-- Excerpt to read --
=======
Part 5: Christian Discipleship and the Earth Charter

“To move forward
we must recognize that in the midst
of a magnificent diversity of culture and life forms
we are one human family and one Earth Community
with a common destiny.”

(from Preamble to the Earth Charter)

All Christians of the 21st century, indeed all human beings, have a sacred duty to care for the community of life on our earthly home. The Earth Charter, which was created by the United Nations and presented to the earth community in 2000, can inspire in all of us “a new sense of global interdependence and shared responsibility for the well-being of the human family and the larger living world.”

As Christian disciples guided, first of all, by the words of sacred scripture, we can find the gospel of Matthew echoed in this new charter for the human family. Matthew, in his well-known twenty-fifth chapter about the last judgment, predates the Earth Charter by two millennia.

In his parable we read that at the end all the nations will be assembled before the throne of the Son of Man in his glory. Jesus then divides the human family into the righteous and the wicked, rewarding the good for their mercy and compassion. These good members of the human family, unaware of how much they have done for those in need, ask him, “When did we see you hungry…, thirsty…, a stranger…, naked…, ill…. in prison…? He responds: “Come, you who are blessed… and inherit the kingdom prepared for you from the foundation of the world…. Amen, I say to you, whatever you did for the least of my brothers and sisters, you did for me” (25:37-40).

For us today the Earth Charter provides a way to continue what Christians have always been challenged to do. For people of God living in the 21st century, the Earth Charter sets forth the ethical vision needed for the present and future world. This challenge to all the peoples of today and tomorrow can awaken “a new reverence for life, the firm resolve to achieve sustainability, the quickening of the struggle for justice and peace, and joyful celebration of life” (conclusion of the Charter).

What can Christian disciples, and people of every faith, contribute to the struggle to reverse the damage and neglect to which we have subjected the earth? How can we assure the future well-being of the Earth?

How are you educating yourself (and others) on such problems as global warming, reducing the wasteful use of energy, the loss of species such as birds and fish, loss of water access for many people?

Reflect on this slogan: “Think globally and act locally.” How can you be more aware of what is going on either globally or locally? One way is to look to current media for suggestions. For example, USA Weekend (included in many Sunday newspapers) focused its September 17, 2007 issue on “37 exciting, easy ways to help the Earth.” Each way suggests how the action is good for the environment and why it is good for you.

The Earth Charter outlines for all of us a broad conception of what constitutes a sustainable world community. As Christian disciples let us be challenged by these four overarching principles:

  • Respect and Care for the Community of Life,
  • Ecological Integrity,
  • Social and Economic Justice,
  • Democracy, Nonviolence, and Peace.
=======
-- Given information --

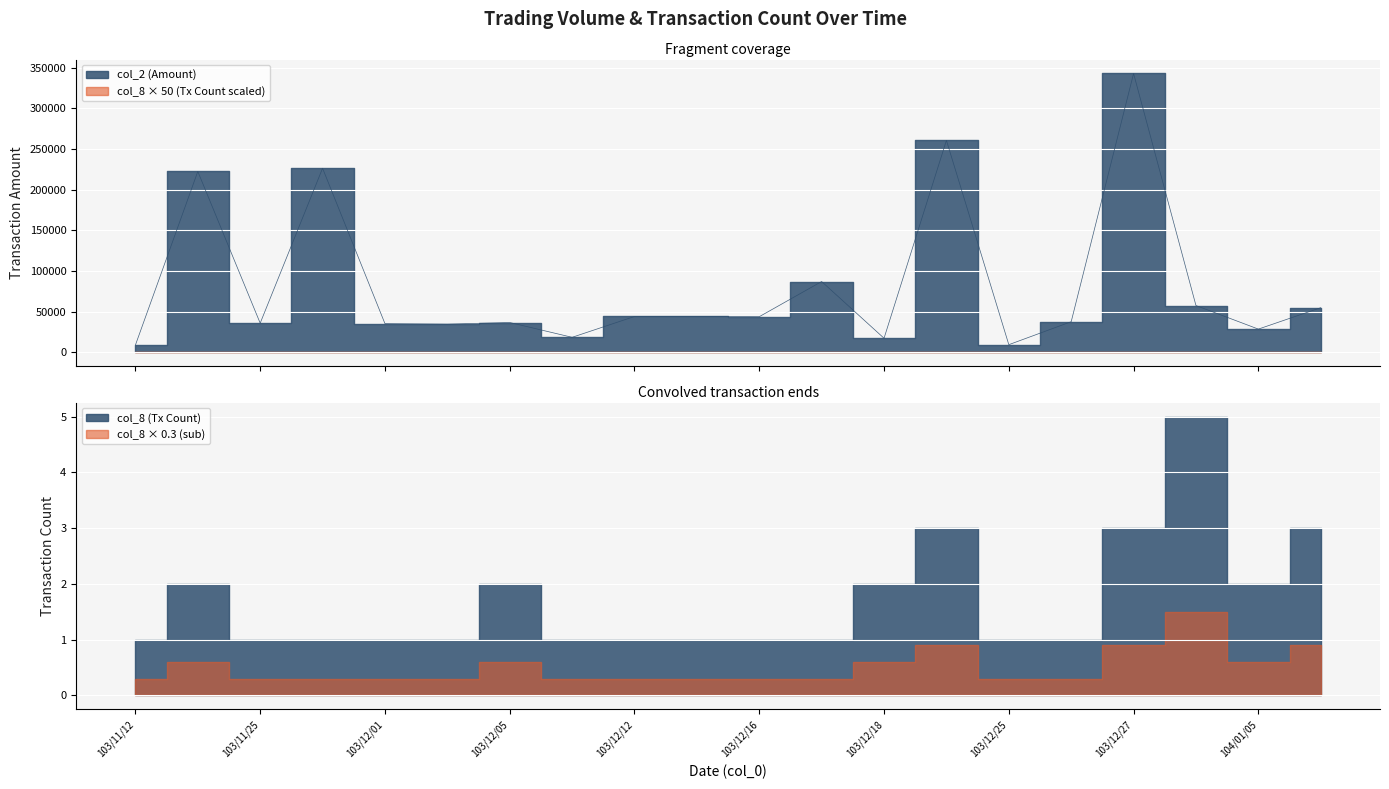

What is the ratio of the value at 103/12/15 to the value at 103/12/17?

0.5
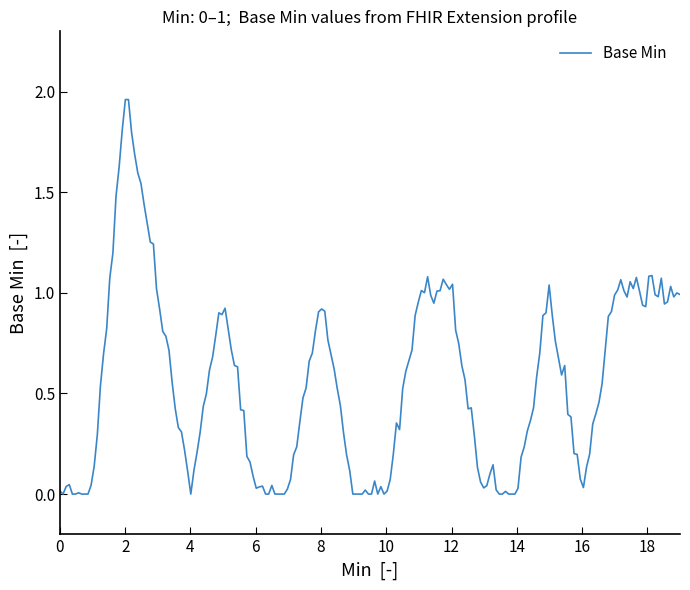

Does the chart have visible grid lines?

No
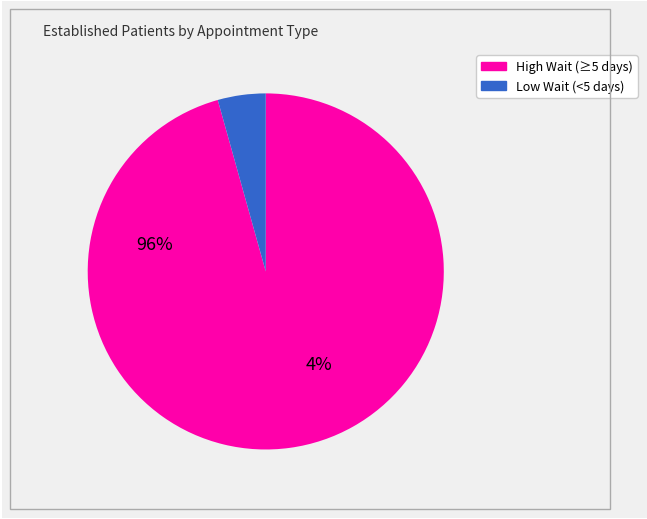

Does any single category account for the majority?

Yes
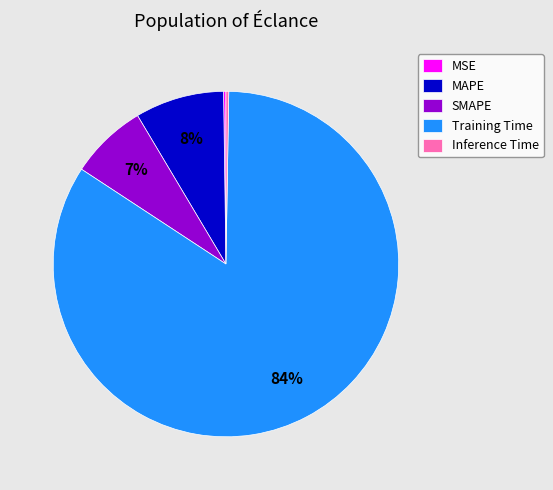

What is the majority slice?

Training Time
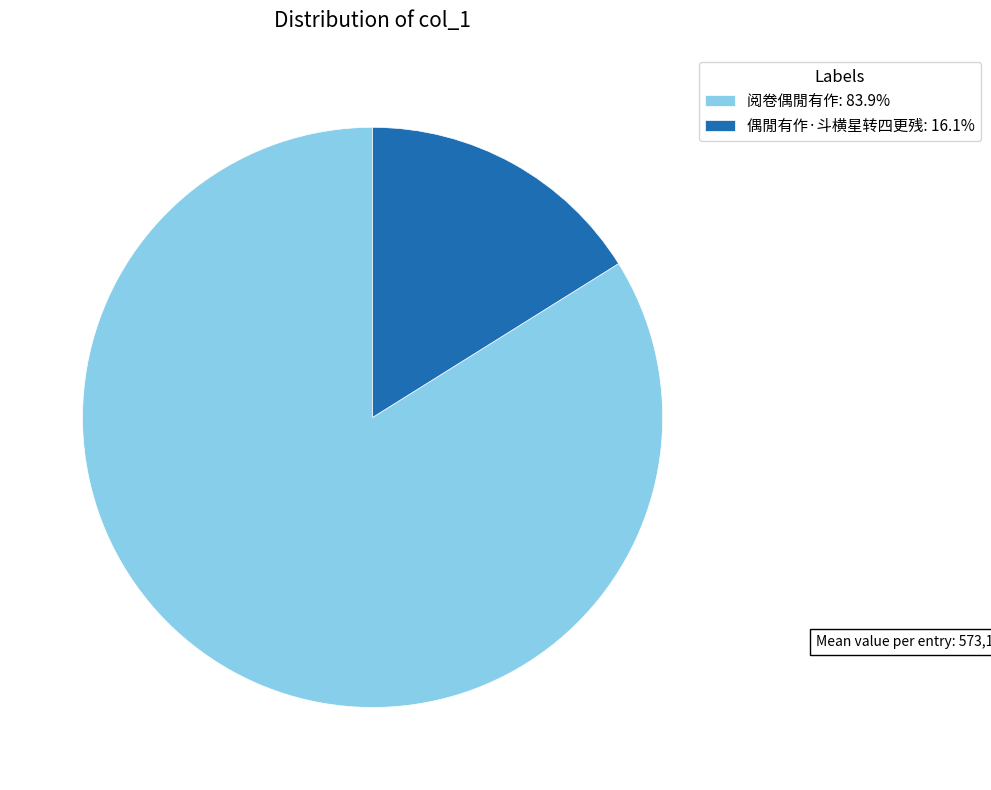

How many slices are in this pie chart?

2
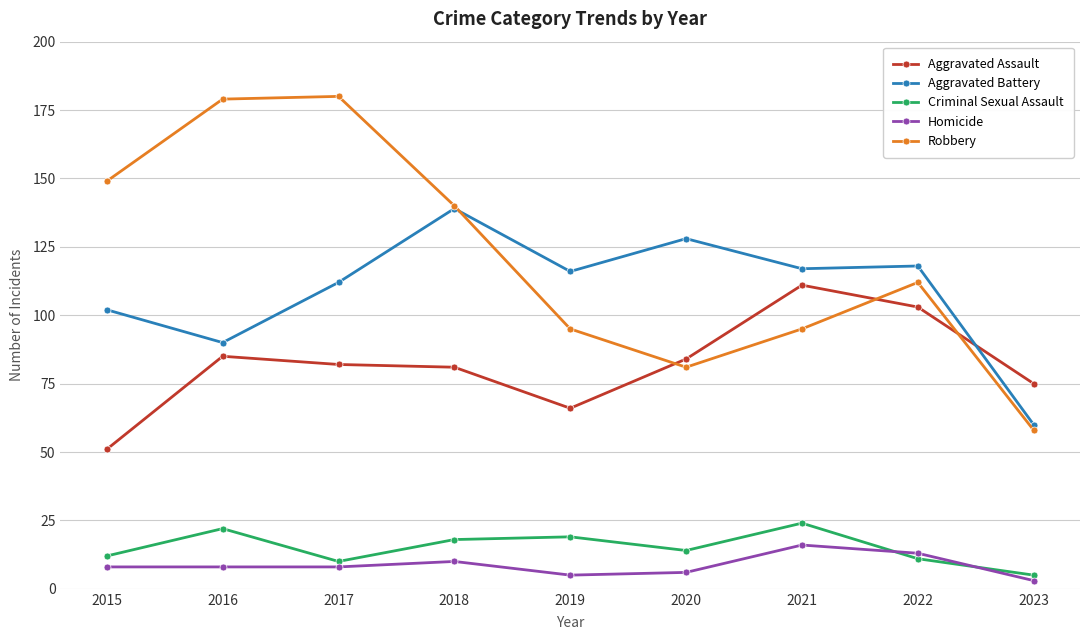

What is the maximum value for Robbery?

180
=======
-- Problem 1 --
In the Earth Charter reflection, quote the passage from "For us today" up to and including "of the Charter).".
-- Problem 2 --
List the four overarching principles of the Earth Charter that the Earth Charter reflection names.
-- Problem 3 --
Proceed with the Earth Charter reflection, picking up after its list of four principles.

-- Answer space 1 --
For us today the Earth Charter provides a way to continue what Christians have always been challenged to do. For people of God living in the 21st century, the Earth Charter sets forth the ethical vision needed for the present and future world. This challenge to all the peoples of today and tomorrow can awaken “a new reverence for life, the firm resolve to achieve sustainability, the quickening of the struggle for justice and peace, and joyful celebration of life” (conclusion of the Charter).

-- Answer space 2 --
- Respect and Care for the Community of Life
- Ecological Integrity
- Social and Economic Justice
- Democracy, Nonviolence, and Peace

-- Answer space 3 --
In calling us to respect and care for the community of life, the Earth Charter asks us to respect Earth (the capital letter is always used) in a number of ways. How can we care for any local situation with understanding, compassion, and love? How can we help the community we live in to be more just and peaceful? What can we do personally to foster Earth’s bounty and beauty around us?

Many people around us today, in the U.S. and the rest of the world, are increasingly conscious of the dire need to protect and restore the integrity of Earth’s ecological systems. But much more must be done to establish and safeguard nature and preserve our heritage of wild land and marine life. What can each of us contribute personally to managing the use of renewable resources such as water, soil, forest and marine life?

Sadly enough, 21 centuries after the gospels were written, poverty is still so pervasive and worldwide that the Earth Charter in its third section on social and economic justice must call for the eradication of poverty. It is still “an ethical, social, and environment imperative.” The gospels for two millennia have been calling all Christians, as the Earth Charter puts it, to “uphold the right of all, without discrimination, to a natural and social environment supportive of human dignity, bodily health, and spiritual being, with special attention to the rights of indigenous people and minorities.” This is what the gospel has always asked of Christian disciples but we need to expand and deepen our commitment to justice for the world.

The gospel has always called Christians to be peacemakers. This is the challenge of the fourth principle of the Earth Charter on democracy, nonviolence, and peace. This final principle challenges all Christian disciples, from Jesus’ day to ours: “recognize that peace is the wholeness created by right relationships with oneself, other persons, other cultures, other life, Earth and the larger whole of which we all are a part.”

This Fourth Principle asks us for many actions from global to personal. One of them is “to treat all living beings with respect and consideration” (#15). This is something any of us can do in ordinary ways and actions. We can prevent cruelty to animals and protect them from harm.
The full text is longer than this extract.